Artikel 6:2
1. De rechter doet zo spoedig mogelijk uitspraak, maar uiterlijk:
a. drie weken na ontvangst van een verzoekschrift voor een zorgmachtiging als bedoeld in artikel 5:17, eerste lid, en artikel 5:18, derde lid; b. drie weken na ontvangst van een verzoekschrift voor een zorgmachtiging als bedoeld in artikel 7:11, eerste lid; c. drie weken na ontvangst van een vordering van het openbaar ministerie als bedoeld in artikel 2.3, eerste lid, aanhef en onder 5, van de Wet forensische zorg; d. drie werkdagen na ontvangst van een verzoekschrift voor een zorgmachtiging als bedoeld in de artikelen 5:17, vijfde lid, en 8:12, vijfde lid; e. drie weken na ontvangst van een nieuw verzoekschrift voor een zorgmachtiging als bedoeld in artikel 6:6, tweede lid.

Doel opdracht >> Wat is volgens het fragment over artikel 6:2 de uiterste termijn voor de uitspraak van de rechter bij een verzoekschrift voor een zorgmachtiging als bedoeld in de artikelen 5:17, vijfde lid, en 8:12, vijfde lid?

Geëxtraheerd materiaal >>
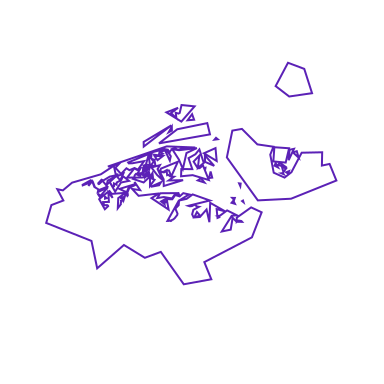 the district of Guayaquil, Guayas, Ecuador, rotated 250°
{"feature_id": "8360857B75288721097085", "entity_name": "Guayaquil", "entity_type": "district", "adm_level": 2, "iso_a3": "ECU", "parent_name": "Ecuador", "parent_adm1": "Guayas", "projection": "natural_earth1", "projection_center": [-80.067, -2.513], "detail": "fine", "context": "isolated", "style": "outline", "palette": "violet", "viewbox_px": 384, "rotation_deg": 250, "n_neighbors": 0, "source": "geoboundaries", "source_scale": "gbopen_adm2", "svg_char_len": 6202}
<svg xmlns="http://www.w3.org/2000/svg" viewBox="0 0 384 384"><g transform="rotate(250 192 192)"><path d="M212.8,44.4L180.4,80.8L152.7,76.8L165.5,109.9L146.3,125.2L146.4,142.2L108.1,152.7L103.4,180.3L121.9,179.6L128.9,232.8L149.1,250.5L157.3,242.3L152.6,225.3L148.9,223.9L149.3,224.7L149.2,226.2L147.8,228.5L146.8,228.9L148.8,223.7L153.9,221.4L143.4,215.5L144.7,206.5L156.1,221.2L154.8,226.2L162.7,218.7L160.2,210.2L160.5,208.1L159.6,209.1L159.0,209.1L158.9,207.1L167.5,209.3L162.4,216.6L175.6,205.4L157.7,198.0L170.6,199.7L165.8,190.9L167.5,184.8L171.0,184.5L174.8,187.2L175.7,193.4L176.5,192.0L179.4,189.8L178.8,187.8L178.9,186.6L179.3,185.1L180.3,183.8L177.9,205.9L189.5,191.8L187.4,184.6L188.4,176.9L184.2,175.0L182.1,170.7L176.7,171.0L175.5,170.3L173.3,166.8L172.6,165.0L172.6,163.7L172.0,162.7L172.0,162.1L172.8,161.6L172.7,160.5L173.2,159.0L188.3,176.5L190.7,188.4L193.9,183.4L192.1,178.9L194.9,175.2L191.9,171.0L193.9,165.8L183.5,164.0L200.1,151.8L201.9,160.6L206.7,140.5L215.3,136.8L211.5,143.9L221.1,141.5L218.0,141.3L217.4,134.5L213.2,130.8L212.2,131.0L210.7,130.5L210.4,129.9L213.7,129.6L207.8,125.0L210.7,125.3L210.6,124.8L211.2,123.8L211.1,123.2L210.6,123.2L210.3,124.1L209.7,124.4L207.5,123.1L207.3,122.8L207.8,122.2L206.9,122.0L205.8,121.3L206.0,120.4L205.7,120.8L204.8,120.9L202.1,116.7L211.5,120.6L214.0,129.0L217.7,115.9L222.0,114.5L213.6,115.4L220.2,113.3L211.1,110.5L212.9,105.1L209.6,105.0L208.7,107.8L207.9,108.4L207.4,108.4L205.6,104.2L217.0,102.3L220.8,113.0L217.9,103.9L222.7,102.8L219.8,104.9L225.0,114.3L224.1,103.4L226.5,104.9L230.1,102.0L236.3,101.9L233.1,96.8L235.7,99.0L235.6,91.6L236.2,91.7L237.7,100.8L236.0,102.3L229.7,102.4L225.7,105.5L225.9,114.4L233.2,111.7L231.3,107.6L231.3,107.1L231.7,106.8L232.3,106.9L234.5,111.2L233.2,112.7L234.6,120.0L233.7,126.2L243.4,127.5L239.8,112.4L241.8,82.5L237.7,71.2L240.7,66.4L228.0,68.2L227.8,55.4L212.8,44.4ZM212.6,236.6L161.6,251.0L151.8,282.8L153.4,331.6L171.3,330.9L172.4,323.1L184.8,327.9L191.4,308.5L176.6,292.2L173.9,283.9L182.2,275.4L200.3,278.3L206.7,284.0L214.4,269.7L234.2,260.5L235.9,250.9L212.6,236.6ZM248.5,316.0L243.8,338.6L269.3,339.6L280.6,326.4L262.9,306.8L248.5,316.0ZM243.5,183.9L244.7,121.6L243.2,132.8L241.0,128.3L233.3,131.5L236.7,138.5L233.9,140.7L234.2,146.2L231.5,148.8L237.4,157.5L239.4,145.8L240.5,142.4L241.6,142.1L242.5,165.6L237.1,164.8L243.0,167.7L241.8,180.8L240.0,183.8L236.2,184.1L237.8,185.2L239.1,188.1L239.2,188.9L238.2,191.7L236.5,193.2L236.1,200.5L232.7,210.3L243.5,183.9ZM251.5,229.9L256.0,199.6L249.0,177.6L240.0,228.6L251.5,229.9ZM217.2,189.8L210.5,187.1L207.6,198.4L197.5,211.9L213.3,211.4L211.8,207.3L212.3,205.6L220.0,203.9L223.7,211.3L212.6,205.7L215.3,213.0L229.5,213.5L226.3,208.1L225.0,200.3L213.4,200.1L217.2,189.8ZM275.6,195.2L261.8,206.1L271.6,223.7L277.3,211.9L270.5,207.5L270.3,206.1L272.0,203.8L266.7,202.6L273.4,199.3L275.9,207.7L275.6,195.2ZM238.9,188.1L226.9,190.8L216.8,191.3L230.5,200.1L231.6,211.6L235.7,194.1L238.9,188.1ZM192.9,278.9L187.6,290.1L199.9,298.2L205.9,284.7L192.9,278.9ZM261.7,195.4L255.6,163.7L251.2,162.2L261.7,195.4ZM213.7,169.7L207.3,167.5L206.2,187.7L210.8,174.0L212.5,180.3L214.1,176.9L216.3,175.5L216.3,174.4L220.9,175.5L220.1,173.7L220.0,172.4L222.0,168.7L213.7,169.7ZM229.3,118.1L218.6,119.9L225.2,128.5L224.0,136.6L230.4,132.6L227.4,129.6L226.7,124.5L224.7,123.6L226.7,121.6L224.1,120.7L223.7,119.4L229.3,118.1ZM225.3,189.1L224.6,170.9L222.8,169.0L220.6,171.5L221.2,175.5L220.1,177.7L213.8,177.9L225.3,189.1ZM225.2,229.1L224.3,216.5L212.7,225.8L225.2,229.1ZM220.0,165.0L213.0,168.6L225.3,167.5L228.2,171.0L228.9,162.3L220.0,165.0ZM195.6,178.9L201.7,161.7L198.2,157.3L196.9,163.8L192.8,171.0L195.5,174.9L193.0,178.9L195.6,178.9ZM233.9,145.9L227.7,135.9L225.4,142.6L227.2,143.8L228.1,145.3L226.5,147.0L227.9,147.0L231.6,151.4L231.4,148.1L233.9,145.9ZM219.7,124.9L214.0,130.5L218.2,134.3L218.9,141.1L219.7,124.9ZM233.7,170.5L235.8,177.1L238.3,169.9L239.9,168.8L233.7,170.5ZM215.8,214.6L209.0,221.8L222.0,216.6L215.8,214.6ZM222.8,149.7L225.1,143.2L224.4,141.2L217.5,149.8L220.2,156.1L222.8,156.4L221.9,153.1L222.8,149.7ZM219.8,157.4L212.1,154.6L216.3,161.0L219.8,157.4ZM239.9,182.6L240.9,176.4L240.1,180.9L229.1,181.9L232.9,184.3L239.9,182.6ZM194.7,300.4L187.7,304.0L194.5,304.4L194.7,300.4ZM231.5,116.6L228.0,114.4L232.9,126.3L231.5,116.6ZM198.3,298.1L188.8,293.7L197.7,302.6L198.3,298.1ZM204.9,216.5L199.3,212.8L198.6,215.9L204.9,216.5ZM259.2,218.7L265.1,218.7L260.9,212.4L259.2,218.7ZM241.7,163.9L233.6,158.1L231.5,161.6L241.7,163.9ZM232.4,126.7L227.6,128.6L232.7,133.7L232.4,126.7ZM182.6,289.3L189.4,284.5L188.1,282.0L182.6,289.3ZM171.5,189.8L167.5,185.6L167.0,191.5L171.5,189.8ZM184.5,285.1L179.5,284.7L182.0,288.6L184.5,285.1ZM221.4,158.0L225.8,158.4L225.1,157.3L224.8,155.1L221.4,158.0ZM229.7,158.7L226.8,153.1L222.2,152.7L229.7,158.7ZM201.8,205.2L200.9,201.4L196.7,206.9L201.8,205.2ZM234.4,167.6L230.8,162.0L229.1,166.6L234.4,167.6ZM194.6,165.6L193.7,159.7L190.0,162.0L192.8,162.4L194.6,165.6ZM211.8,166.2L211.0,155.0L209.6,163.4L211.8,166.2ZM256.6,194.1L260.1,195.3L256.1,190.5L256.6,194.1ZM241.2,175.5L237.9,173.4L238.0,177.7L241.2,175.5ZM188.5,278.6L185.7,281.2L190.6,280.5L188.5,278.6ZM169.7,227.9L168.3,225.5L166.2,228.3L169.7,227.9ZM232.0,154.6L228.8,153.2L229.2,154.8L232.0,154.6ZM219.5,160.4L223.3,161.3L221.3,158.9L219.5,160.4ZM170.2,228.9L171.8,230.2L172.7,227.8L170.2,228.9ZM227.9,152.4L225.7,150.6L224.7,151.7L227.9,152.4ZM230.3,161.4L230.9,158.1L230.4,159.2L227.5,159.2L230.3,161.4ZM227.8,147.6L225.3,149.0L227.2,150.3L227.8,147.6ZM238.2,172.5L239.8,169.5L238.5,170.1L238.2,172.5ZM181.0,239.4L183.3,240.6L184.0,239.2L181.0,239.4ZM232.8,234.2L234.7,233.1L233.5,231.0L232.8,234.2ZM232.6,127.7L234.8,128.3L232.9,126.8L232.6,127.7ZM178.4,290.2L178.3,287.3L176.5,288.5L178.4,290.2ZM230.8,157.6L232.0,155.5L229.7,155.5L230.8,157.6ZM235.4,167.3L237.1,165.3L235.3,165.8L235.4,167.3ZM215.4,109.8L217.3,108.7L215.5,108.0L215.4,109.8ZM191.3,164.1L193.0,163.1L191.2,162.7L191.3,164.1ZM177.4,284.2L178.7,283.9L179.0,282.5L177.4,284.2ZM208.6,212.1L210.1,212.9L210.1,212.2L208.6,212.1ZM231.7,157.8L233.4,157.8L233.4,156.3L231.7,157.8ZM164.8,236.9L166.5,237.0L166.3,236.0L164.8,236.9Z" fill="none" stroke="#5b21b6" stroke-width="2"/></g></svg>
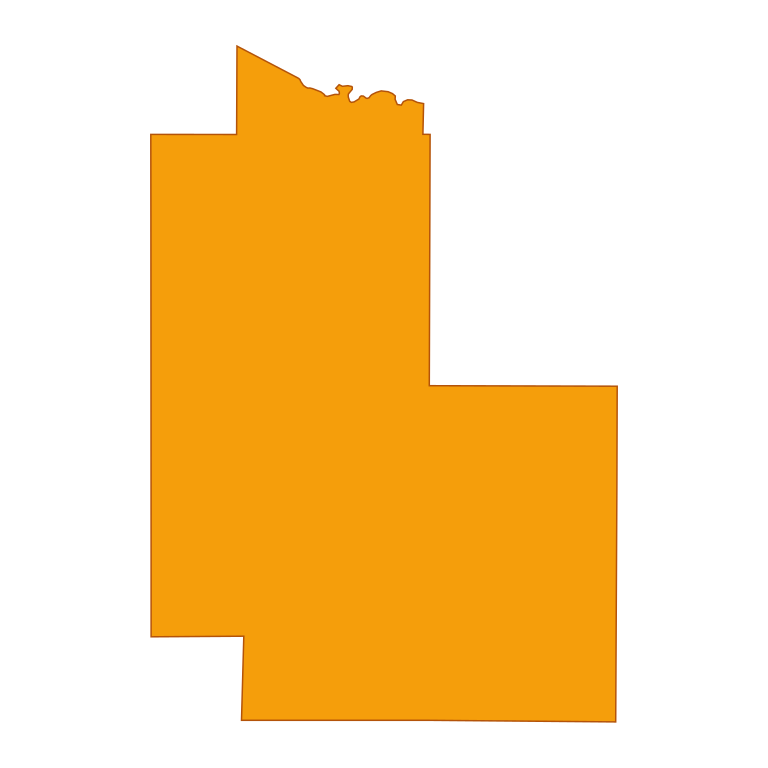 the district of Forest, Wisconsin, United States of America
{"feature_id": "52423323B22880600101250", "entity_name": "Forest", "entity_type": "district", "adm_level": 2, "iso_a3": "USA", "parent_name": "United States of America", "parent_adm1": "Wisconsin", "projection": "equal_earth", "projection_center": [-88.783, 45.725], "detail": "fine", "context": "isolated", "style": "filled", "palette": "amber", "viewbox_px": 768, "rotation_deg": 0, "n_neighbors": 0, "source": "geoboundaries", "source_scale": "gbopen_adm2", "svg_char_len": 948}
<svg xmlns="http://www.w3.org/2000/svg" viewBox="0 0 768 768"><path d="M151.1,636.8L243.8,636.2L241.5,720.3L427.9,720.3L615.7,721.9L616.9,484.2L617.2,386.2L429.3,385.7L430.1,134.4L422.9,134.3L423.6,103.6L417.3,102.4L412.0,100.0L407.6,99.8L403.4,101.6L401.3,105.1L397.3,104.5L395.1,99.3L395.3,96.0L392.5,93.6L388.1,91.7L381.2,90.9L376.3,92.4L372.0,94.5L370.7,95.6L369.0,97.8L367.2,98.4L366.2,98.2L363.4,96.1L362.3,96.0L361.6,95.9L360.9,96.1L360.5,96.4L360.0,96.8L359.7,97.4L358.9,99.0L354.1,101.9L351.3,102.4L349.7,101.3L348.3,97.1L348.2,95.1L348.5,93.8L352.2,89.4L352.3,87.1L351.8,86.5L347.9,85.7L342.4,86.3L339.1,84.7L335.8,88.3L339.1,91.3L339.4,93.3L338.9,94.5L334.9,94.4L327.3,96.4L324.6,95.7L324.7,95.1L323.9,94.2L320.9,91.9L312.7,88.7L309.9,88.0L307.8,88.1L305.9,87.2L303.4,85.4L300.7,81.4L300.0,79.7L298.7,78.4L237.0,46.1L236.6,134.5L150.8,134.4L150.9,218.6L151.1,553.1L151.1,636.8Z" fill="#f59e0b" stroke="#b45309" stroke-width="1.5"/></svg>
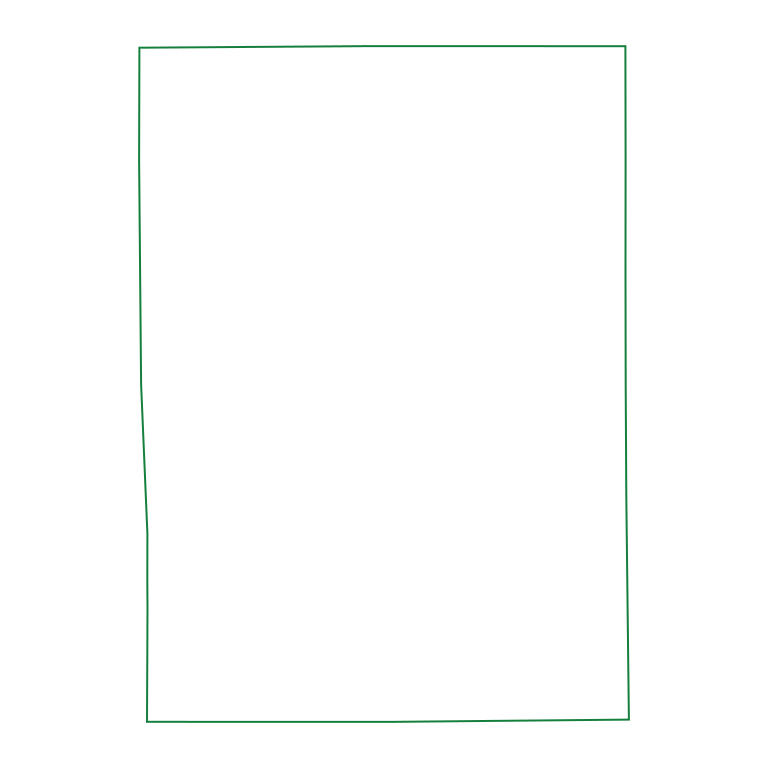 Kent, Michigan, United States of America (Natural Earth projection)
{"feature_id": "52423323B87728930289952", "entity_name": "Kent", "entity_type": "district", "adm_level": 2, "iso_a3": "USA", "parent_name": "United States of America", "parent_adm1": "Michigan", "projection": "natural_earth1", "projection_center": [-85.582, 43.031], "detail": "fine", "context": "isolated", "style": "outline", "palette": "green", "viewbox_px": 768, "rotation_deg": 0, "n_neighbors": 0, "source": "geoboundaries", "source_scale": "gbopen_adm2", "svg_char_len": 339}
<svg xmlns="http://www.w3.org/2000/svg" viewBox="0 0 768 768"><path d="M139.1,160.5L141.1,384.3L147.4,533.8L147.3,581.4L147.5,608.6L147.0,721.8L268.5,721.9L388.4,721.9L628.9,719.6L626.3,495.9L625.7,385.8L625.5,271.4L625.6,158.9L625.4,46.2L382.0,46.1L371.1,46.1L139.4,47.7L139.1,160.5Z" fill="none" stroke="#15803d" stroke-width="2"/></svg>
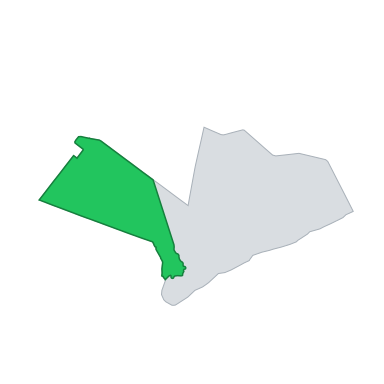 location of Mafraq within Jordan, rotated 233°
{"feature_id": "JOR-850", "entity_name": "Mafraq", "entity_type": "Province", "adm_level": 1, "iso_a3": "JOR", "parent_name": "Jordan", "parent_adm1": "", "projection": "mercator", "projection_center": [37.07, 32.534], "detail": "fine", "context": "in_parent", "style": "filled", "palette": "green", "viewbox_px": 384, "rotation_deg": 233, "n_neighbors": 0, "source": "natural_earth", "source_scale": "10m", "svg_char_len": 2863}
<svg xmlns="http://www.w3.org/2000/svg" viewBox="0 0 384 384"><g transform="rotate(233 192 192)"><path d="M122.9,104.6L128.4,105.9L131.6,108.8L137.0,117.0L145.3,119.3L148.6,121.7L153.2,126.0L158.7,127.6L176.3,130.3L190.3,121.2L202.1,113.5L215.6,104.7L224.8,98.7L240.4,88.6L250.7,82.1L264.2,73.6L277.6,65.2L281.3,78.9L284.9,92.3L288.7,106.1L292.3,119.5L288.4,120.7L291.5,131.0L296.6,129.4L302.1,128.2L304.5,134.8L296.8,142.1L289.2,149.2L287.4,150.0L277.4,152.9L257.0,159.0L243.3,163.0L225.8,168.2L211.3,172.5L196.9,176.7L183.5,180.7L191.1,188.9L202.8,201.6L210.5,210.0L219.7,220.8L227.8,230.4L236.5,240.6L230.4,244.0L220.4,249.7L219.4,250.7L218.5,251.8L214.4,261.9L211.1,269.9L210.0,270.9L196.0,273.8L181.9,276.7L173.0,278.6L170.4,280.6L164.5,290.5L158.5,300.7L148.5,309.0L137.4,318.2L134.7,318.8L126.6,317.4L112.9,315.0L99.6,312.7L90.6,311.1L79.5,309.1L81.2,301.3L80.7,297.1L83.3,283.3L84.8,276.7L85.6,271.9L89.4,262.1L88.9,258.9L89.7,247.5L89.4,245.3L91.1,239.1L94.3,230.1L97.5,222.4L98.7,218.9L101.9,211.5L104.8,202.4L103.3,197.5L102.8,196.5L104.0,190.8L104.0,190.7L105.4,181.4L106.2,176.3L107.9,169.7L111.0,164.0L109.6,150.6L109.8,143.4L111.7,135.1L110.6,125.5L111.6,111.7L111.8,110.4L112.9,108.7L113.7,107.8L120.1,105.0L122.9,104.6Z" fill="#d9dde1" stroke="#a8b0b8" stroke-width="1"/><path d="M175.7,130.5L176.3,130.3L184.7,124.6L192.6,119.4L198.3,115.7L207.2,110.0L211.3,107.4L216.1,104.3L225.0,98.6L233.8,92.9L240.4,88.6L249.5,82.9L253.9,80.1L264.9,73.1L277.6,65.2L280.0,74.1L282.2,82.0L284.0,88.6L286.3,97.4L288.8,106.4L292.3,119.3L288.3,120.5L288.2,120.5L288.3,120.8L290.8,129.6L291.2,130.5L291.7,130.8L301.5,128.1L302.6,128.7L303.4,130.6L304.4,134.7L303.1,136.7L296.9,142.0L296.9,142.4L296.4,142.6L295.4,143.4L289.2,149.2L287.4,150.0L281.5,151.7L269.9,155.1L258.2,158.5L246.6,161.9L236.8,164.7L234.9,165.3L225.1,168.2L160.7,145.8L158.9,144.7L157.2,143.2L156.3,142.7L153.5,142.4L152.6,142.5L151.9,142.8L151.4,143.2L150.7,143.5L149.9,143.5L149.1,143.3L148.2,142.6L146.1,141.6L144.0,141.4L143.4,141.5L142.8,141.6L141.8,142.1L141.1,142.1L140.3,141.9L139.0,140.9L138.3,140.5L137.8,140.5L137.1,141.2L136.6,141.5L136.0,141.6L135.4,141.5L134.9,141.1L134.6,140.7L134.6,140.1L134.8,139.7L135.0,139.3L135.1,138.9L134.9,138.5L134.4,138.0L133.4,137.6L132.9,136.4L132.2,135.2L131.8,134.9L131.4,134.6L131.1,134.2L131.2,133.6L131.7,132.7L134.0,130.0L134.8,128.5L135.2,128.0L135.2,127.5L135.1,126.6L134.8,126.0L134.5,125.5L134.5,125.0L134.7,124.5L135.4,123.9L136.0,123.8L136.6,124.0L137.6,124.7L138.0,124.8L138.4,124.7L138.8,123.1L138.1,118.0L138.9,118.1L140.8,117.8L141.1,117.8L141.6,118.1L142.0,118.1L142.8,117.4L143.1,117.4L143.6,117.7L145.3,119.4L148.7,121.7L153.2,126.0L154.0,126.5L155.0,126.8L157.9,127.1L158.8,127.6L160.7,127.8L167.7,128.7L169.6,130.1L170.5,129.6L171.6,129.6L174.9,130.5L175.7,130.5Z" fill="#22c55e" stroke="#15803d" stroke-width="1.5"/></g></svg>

Uitkomst opdracht >> Drie werkdagen na ontvangst van het verzoekschrift.